Express dependencies by means of the parameter types

DepSpawn analyzes the types of the formal parameters of a function to identify whether they can be only read, or also modified, by the function. This, together with the actual arguments provided to the function when it is launched to execution, defines the data dependencies of the associated parallel task. Three situations are distinguished regarding the type of the formal parameters:

• In C++ arguments can be passed by value or by reference. The changes made to the arguments passed by value can only be seen inside the function, as in fact they are copies of the original objects provided in the invocation. As a result these arguments are only inputs, and never outputs of the function.
• Arguments passed by reference allow a function to access the original objects provided by the caller instead of copies. C++ references can be annotated as const or not.
  • const references do not allow to modify the object received, so just as the arguments passed by value, they are only inputs to the function.

    Warning

    Programmers can circunvent this semantics and actually modify these arguments in their functions, for example by writing to mutable portions of the object or changing their type by means of const_cast. Since DepSpawn assumes that const references are not modified inside a function, in these situations it would be better to turn such parameters into non-const references so that it knows the truth about your evil intentions.

  • non-const references can be both read and modified by the function, which turns them into inputs and outputs, being thus the natural mechanism to return results in DepSpawn.

It is very important to remember that DepSpawn only tracks the dependencies on the arguments provided to the tasks, and not on any other piece of data. This means that in the code

struct example_struct {
  float value;
  double *array;
};
 
void my_function(const example_struct &arg1, int n, double * const p) {
  arg1.array[n] = *p;
  *p = arg1.array[n+1];
}
 
int main() 
{ example_struct my_struct;
  double *my_ptr;
  int i;
  ...
  spawn(my_function, my_struct, i, my_ptr);
  ...
}

DepSpawn will take into account for the dependencies of my_function the memory occupied by my_struct, i and my_ptr, which are its arguments, but not the memory locations pointed by my_struct.array and ptr, which have in fact an extent that is totally unknown to DepSpawn. That is, for every argument x, the runtime tracks the memory region [&x, &x+sizeof(x)). As a result, the two assignments inside my_function are untracked, and thus unsafe with respect to other parallel tasks that can access those memory positions.

The fine print

Once we have expressed which are the inputs and the outputs of our tasks, DepSpawn makes sure that

• Whenever a task has a read-only dependency on an argument, i.e., it is only an input to the task, the task is only scheduled for execution when all the preceding tasks that write to some memory position within that argument have finished.
• When a task can write to an argument, i.e., it is a potential output for the task, the task is only scheduled for execution when all the preceding tasks that access some memory position within that argument, no matter it is for reading or for writing, have finished.

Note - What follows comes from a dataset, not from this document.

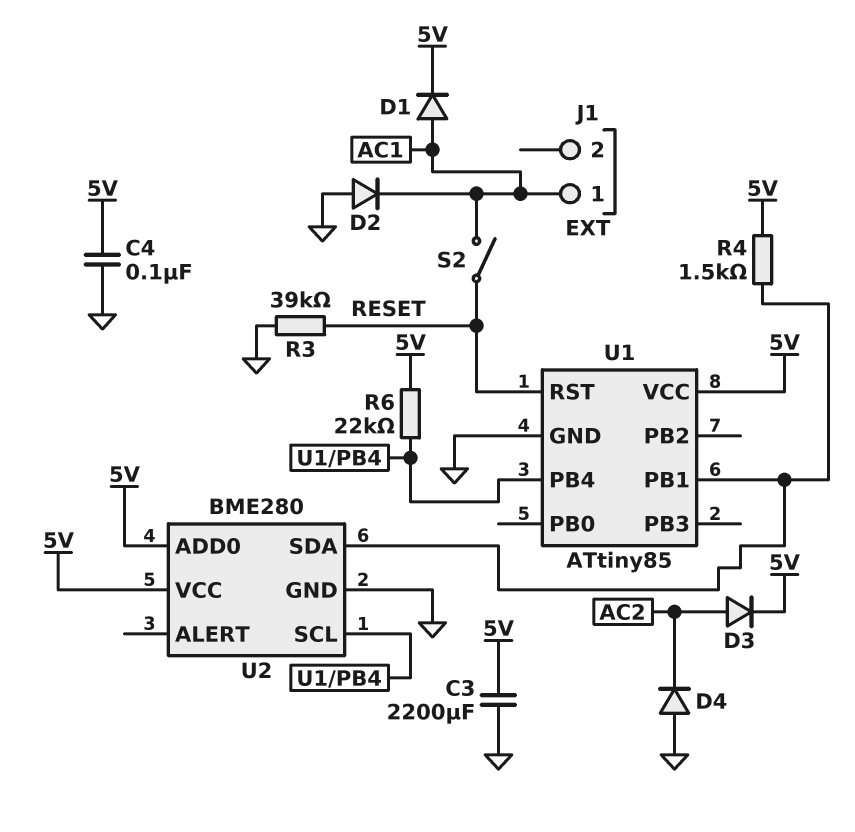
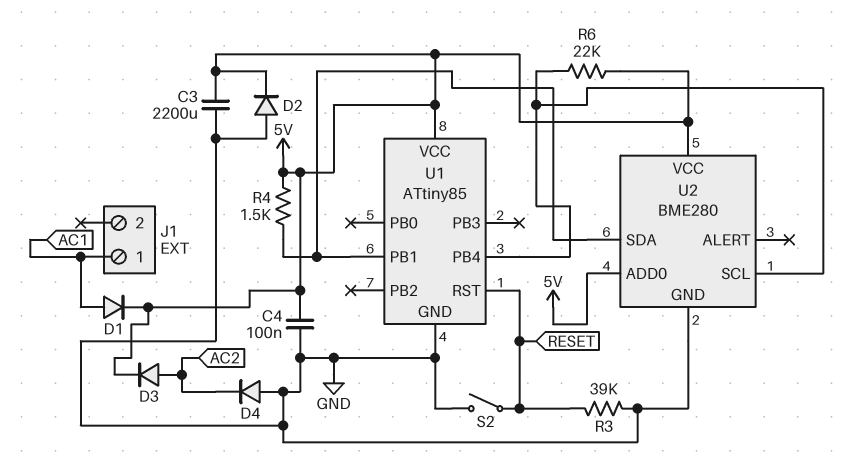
D2: diode (A GND, K AC1) -> diode (A GND, K 5V)
S2: switch (AC1, RESET) -> switch (GND, RESET)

When an application does not have subtasks, that is, when all the tasks are spawned only by the main thread of execution, it is clear that the preceding tasks are those that the main thread spawned before the one being considered. A program has subtasks when the tasks spawned by the main thread also spawn tasks themselves, which also means that several threads can be spawning tasks. In this more general situation, two questions must be answered:

• Which tasks should be considered as preceding tasks of a new one? As of now, DepSpawn considers as preceding tasks all the tasks spawned by any thread before the considered one.
• When does a task with subtasks finish? As of now, DepSpawn considers that a task finishes only when all its subtasks finish.

Interface

All the components of the library are made available in the header file depspawn.h and they are encapsulated in the depspawn namespace. These are the main components:

• The most important function is of course spawn(), which allows to request the parallel execution of any function f with any arbitrary list of arguments a, b, c, ... just with spawn(f, a, b, c, ... ).
• wait_for_all() is probably the next most important function. As its name implies, it waits for all the spawned tasks to finish.
• wait_for_subtasks() waits for all the subtasks spawned within the current task.
• wait_for() waits for the specific set of objects provided as arguments to be ready for reading.
• set_threads() is the preferred way to initialize the library, as it allows to specify both the number of threads to use and the stack size of each thread.
• get_num_threads() retrieves the number of threads in use
• set_task_queue_limit() can help optimize the performance if DepSpawn has been compiled setting the configuration variable DEPSPAWN_FAST_START on (see Installing DepSpawn). When this variable is active, whenever a thread spawns a new task, it checks how many ready tasks (i.e., already free of dependencies) are waiting to be executed. If this value is greater than a given threshold, the thread tries to execute one of these pending tasks before returning to its current task. By default the library sets this threshold to twice the number of threads in use specified using set_threads(). The user however is free to modify this threshold using set_task_queue_limit().
• get_task_queue_limit() reports the task queue limit, as described above, or -1 if the library was compiled with DEPSPAWN_FAST_START off.
• The Observer class provides objects which upon destruction wait for all the tasks spawned by their thread since their creation to finish. As a result, for example, the code

  { depspawn::Observer o;
    spawn(f, a, b);
    spawn(g, v[i], b);
    spawn(h, a, q->value);
  }
  printf(...);

  makes sure that the tasks f, g and h have finished before the printf statement.
• depspawn_sync(...) is a macro that executes the code between its parenthesis and waits for the tasks it has spawned to finish. It is therefore equivalent to

  { depspawn::Observer o; ... } 

• ignore() and Ignore are a function and a class, respectively, that help express situations in which we do not want to track dependencies on a given task argument. They are discussed in A general mechanism to avoid generating dependencies.

Example

The following example illustrates the use of this API to parallelize a program in which the variables i and j can be modified in two parallel incr tasks, while a third task add must wait for them to finish in order to use them to compute r.

#include <iostream>
#include "depspawn/depspawn.h"
 
using namespace depspawn;
 
void incr(int &i) {
  i++;
}
 
void add(int &r, int a, int b) {
  r = a + b;
}
 
int main()
{
  int i = 0, j = 8, r;
  
  set_threads();
 
  spawn(incr, i);
  spawn(incr, j);
  spawn(add, r, i, j);
  
  wait_for_all();
 
  std::cout << "Result=" << r << std::endl;
 
  bool test_ok = (r == 10);
  
  std::cout << "TEST " << (test_ok ? "SUCCESSFUL" : "UNSUCCESSFUL") << std::endl;
  
  return !test_ok;
}